═════ SELECTED TEXT

Latent Dirichlet Allocation in R.
Theses / Institute for Statistics and Mathematics, 2.
WU Vienna University of Economics and Business, Vienna.
Topic models are a new research field within the computer sciences information retrieval and text mining. They are generative probabilistic models of text corpora inferred by machine learning and they can be used for retrieval and text mining tasks. The most prominent topic model is latent Dirichlet allocation (LDA), which was introduced in 2003 by Blei et al. and has since then sparked off the development of other topic models for domain-specific purposes.
This thesis focuses on LDA's practical application. Its main goal is the replication of the data analyses from the 2004 LDA paper ``Finding scientific topics'' by Thomas Griffiths and Mark Steyvers within the framework of the R statistical programming language and the R~package topicmodels by Bettina Grün and Kurt Hornik. The complete process, including extraction of a text corpus from the PNAS journal's website, data preprocessing, transformation into a document-term matrix, model selection, model estimation, as well as presentation of the results, is fully documented and commented. The outcome closely matches the analyses of the original paper, therefore the research by Griffiths/Steyvers can be reproduced. Furthermore, this thesis proves the suitability of the R environment for text mining with LDA. (author's abstract)

══════════
═════ DATASET EXTRACT

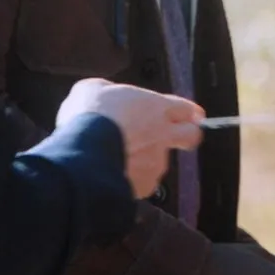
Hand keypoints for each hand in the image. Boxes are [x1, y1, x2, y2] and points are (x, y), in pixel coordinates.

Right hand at [56, 78, 204, 197]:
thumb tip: (103, 95)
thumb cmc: (89, 118)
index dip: (188, 111)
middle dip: (187, 135)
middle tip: (177, 136)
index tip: (188, 113)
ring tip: (120, 158)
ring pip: (160, 161)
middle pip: (191, 136)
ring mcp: (155, 163)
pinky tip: (114, 174)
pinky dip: (132, 179)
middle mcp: (162, 135)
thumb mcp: (92, 89)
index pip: (186, 108)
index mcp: (155, 107)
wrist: (82, 154)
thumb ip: (108, 92)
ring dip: (146, 159)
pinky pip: (143, 182)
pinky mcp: (144, 186)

══════════

THE PROBLEM: Can you duplicate the passage of the LDA abstract starting at "Topic models are" and ending at "for domain-specific purposes.", word for word?

PROBLEM SOLUTION:
Topic models are a new research field within the computer sciences information retrieval and text mining. They are generative probabilistic models of text corpora inferred by machine learning and they can be used for retrieval and text mining tasks. The most prominent topic model is latent Dirichlet allocation (LDA), which was introduced in 2003 by Blei et al. and has since then sparked off the development of other topic models for domain-specific purposes.